Now at t = 2 sec velocity ${{v}_{1}}=0$ so there is no net motion.
Now when t = 4 sec velocity ${{v}_{2}}=v$
Now we will see the phenomenon for impulse, which is actually the change in momentum
$impulse={{P}_{F}}-{{P}_{i}}$…….Eq.1
Now, calculating momentum from t = 2 sec to t = 4 sec.

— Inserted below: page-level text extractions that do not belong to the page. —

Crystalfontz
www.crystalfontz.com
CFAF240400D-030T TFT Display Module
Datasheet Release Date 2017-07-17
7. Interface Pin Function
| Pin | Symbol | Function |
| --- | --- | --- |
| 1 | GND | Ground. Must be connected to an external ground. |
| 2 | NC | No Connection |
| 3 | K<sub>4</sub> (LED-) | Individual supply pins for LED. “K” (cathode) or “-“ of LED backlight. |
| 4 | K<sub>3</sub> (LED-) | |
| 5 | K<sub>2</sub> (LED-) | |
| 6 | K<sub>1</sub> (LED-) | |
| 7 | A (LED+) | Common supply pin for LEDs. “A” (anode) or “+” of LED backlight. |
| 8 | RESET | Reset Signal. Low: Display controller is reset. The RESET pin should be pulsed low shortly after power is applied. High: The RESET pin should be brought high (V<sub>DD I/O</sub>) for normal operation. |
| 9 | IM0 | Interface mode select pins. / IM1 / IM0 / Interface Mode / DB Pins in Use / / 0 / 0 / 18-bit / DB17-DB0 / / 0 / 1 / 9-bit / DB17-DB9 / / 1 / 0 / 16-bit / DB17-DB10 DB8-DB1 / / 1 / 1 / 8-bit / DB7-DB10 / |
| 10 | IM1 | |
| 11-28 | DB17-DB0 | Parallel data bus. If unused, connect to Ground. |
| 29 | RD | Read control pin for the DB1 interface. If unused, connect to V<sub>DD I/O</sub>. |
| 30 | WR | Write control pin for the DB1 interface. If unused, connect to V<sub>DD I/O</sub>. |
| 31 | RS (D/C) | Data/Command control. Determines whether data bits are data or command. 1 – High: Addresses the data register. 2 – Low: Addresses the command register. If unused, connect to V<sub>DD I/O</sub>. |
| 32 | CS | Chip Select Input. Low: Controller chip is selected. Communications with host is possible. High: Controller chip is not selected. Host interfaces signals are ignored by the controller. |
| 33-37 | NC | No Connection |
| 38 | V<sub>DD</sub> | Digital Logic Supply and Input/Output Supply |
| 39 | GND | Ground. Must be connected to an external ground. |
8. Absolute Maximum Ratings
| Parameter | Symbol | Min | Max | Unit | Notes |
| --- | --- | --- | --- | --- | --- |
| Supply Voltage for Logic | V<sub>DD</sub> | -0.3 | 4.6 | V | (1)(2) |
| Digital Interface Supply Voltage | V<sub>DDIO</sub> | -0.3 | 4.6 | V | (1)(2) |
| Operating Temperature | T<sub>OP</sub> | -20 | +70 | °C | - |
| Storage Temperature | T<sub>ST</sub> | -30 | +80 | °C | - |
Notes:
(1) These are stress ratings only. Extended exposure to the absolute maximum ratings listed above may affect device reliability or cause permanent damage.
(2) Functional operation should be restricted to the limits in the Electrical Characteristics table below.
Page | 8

$impulse(j)=\dfrac{1}{2}\times 50\times (4-2)$
So, $impulse(j)=50$…….Eq.2
Now,
${{P}_{F}}$ will be ${{P}_{F}}=m{{v}_{2}}=10\times v=10v$…… Eq.3
And ${{P}_{i}}=m{{v}_{1}}=0$as ${{v}_{1}}=0$……..Eq.4
Now, placing all the values of Eq.2, Eq.3, Eq.4 into Eq.1 we get,
$\Rightarrow 50=10v$
Which on solving gives us,
$v=5m/s$
Now, this is the maximum velocity at t=4sec.
Now, at t = 4+3 = 7 sec.
After placing values in equation 1, we get,
$\Rightarrow -50(t-7)=10\times 2$
Which gives t= 7.4 seconds.
Now, therefore the time of motion will be, t = 7.4 – 2 = 5.4 sec
Now, when t=1sec then F = 25.

So, from all the explanations given above we see that all options A, B, C, D all are correct.

Note:
The solution to this question is very vast and each and every step needs precision. There are many formulas working all at a same time so students may get confused so proper remembrance of formulas are required. In this formula $impulse={{P}_{F}}-{{P}_{i}}$, ${{P}_{F}}$ is the final momentum and ${{P}_{i}}$ is the initial momentum.